In bester Erinnerung blieb allen, die es erlebt haben, ein  frostiger Tag  im Januar. Kurz unterhalb des Hauses Denninger in der Weinbrennerstraße hatte sich ein kleiner See gebildet, der zugefroren war. Eine große Schar von Kindern befand sich auf der Eisfläche zum Schleifen oder Schlittschuhfahren. Plötzlich tauchten zwei Jagdbomber auf, überflogen sehr tief die Eisfläche mit den vielen Kindern, wendeten über dem Eichbusch und kamen sofort wieder zurück. Die Kinder flüchteten in die Dreschhalle und legten sich, wem es noch möglich war, unter die Dreschmaschine. Das hätte vielleicht bei einem Beschuss etwas genützt, doch die beiden Jabo hatten noch ihre zwei Bomben auf der Unterseite hängen. Bei einem Bombenabwurf hätte dieser Unterschlupf absolut keine Sicherheit geboten.  Zum Glück schossen die Jagdflieger nicht auf die Kindern, als sie wieder über die Eisfläche zurück flogen, und sie nahmen auch ihre Bomben mit.

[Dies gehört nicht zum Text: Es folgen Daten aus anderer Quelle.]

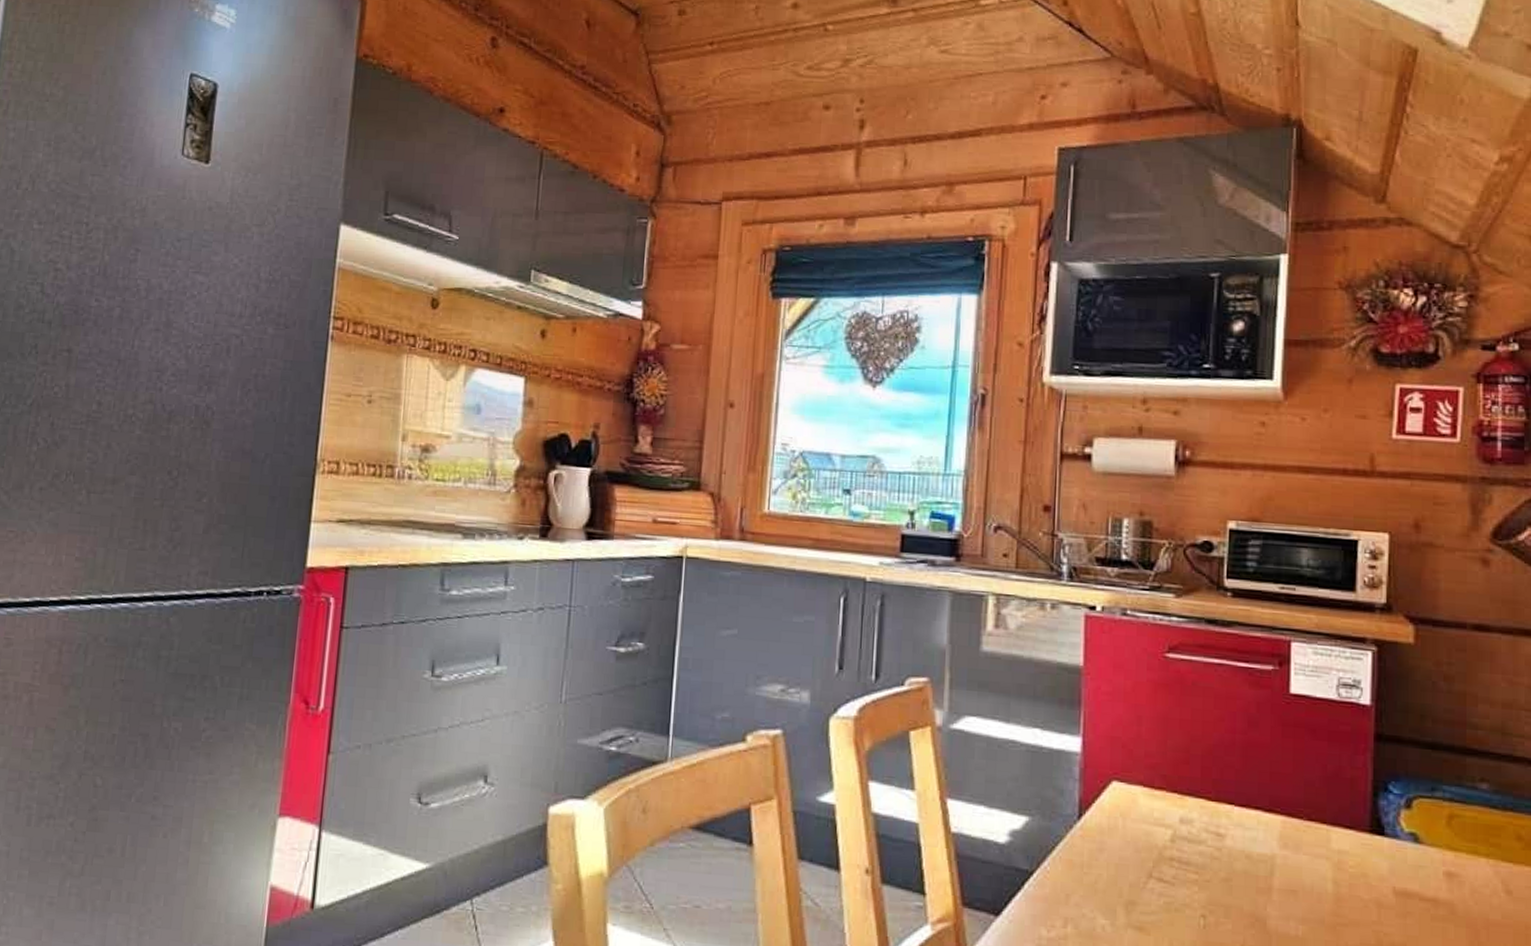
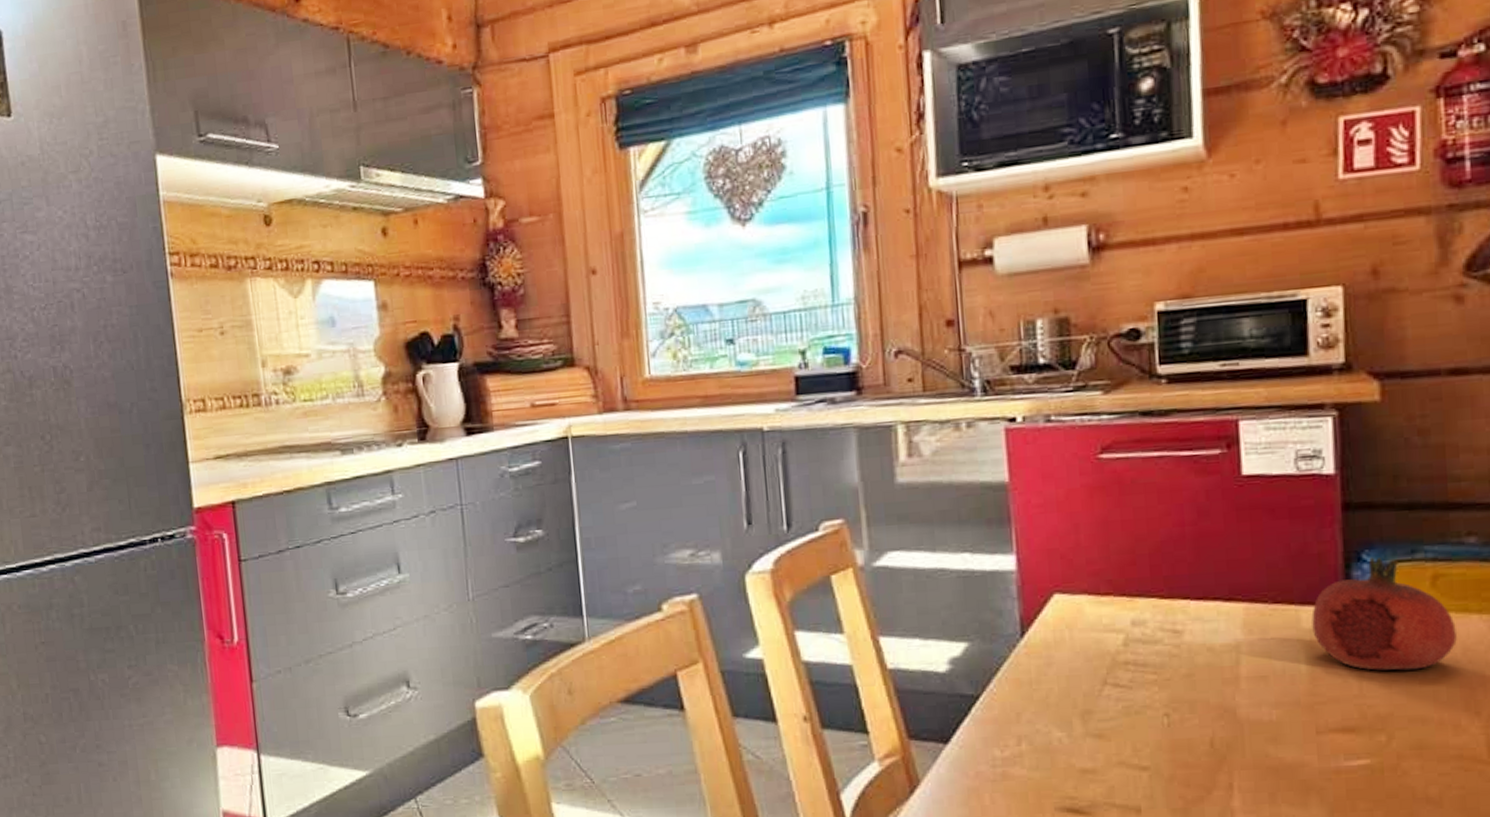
fruit: none [1340,789,1466,904] -> present [1311,557,1457,671]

Ja, die Winterfreuden lockte auch im Krieg die Jugend heraus aus den Häusern auf die verschneiten Wege und Straßen. Am Abend des 17. Januar hatte eine Gruppe Jugendlicher die Straße vom Dreieichenbuckel zum Auerbach hinunter als Schlittenbahn gewählt. Ein Meldefahrer der Wehrmacht kam ihnen entgegen. Da er selbstverständlich ohne Licht fahren musste, erkannten sie die Gefahr nicht und rammten das Motorrad. Eine 15-Jährige wurde dabei verletzt und danach mit einem Pferdewagen in das Krankenhaus nach Pforzheim transportiert. Dort starb sie zwei Tage später. Sie wurde also auch zum Kriegsopfer.

Es war auch im Januar, dass der Geschützdonner immer lauter zu hören war. Tagtäglich bei Tagesanbruch fing es an zu wettern. Das ging so zwei  bis drei Wochen lang. Es war drüben im benachbarten Elsaß, wo sich die Wehrmacht  in den Dörfern einnistete und so die Bevölkerung als Schutzschild nahm. Der Krieg rückte also immer näher.  Man wusste schon lange, dass es keinen Endsieg mehr geben konnte und wartete sehnlichst auf das Ende dieses grausigen Geschehens.  

Über die letzte Kriegszeit und das Kriegsende vor 70 Jahren wird gesondert berichtet.